### The records
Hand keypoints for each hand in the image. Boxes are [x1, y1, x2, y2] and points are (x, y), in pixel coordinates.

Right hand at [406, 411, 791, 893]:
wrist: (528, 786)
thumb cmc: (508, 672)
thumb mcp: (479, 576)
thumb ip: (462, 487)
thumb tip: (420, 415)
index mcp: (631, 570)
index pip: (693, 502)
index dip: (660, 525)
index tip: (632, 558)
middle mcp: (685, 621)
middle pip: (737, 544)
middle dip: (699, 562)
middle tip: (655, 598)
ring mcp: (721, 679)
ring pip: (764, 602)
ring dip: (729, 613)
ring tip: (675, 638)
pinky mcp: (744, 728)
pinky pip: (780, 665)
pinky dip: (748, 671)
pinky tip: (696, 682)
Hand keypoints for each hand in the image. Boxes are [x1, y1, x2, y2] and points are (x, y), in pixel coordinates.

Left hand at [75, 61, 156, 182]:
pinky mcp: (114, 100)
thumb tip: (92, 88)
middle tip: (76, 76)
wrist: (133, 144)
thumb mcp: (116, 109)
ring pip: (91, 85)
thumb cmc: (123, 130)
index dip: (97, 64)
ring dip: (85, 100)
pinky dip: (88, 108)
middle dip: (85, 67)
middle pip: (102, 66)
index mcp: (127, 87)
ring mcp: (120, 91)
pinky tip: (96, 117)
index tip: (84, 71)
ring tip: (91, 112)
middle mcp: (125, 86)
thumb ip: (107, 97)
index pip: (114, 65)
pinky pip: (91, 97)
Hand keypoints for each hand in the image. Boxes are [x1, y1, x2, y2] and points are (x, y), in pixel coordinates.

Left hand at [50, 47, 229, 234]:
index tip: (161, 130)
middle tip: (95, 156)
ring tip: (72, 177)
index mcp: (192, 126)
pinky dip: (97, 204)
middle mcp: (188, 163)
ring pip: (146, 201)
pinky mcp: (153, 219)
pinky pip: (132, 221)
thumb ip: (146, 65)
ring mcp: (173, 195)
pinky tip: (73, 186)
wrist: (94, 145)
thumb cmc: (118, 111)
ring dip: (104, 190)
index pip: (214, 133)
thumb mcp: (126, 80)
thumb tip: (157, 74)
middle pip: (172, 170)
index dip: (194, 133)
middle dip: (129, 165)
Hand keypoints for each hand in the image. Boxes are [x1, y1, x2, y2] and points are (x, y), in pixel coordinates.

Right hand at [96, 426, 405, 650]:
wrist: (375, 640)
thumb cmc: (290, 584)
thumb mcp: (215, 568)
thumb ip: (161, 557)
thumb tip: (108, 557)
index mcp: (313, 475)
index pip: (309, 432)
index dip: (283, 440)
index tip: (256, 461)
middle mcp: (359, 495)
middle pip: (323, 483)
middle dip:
######
### The records
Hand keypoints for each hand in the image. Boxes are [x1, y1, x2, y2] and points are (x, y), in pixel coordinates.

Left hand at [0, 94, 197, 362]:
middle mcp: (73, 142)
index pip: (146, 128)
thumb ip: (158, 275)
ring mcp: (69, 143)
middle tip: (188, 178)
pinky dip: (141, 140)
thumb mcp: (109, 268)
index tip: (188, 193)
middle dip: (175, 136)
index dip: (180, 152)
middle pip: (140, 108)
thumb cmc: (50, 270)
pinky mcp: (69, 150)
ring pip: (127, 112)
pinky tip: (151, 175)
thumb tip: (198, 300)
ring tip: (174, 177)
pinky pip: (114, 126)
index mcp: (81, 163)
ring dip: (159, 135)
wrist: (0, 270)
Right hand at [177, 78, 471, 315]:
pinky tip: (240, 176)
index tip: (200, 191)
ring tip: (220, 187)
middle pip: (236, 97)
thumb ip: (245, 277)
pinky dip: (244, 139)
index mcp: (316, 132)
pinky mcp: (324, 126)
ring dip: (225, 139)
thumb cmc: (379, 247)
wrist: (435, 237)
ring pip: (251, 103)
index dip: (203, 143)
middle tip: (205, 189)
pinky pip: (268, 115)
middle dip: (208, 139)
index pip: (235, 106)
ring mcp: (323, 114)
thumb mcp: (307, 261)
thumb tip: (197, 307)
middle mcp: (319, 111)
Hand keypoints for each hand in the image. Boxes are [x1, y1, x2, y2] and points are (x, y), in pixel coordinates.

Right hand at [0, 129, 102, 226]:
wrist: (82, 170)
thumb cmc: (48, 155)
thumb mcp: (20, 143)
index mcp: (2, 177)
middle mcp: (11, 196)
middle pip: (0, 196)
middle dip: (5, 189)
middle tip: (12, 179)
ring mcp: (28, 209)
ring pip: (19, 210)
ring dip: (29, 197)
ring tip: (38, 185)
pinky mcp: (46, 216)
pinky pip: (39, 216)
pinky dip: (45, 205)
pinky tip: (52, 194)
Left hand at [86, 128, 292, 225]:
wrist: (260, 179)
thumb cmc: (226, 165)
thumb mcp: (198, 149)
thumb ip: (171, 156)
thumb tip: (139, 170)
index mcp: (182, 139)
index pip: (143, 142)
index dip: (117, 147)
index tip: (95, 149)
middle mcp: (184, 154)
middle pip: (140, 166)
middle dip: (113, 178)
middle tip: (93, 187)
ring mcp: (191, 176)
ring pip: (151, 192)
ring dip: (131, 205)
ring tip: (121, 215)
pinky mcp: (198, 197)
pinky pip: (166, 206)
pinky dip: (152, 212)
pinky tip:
######
Begin at the line that has "pinky tip: (151, 175)" in the entries above; stop after the line that has "pinky dip: (244, 139)". Transcribe exactly those lines and no others.

= Solved problem =
pinky tip: (151, 175)
thumb tip: (198, 300)
ring tip: (174, 177)
pinky pip: (114, 126)
index mcp: (81, 163)
ring dip: (159, 135)
wrist: (0, 270)
Right hand at [177, 78, 471, 315]:
pinky tip: (240, 176)
index tip: (200, 191)
ring tip: (220, 187)
middle pip: (236, 97)
thumb ip: (245, 277)
pinky dip: (244, 139)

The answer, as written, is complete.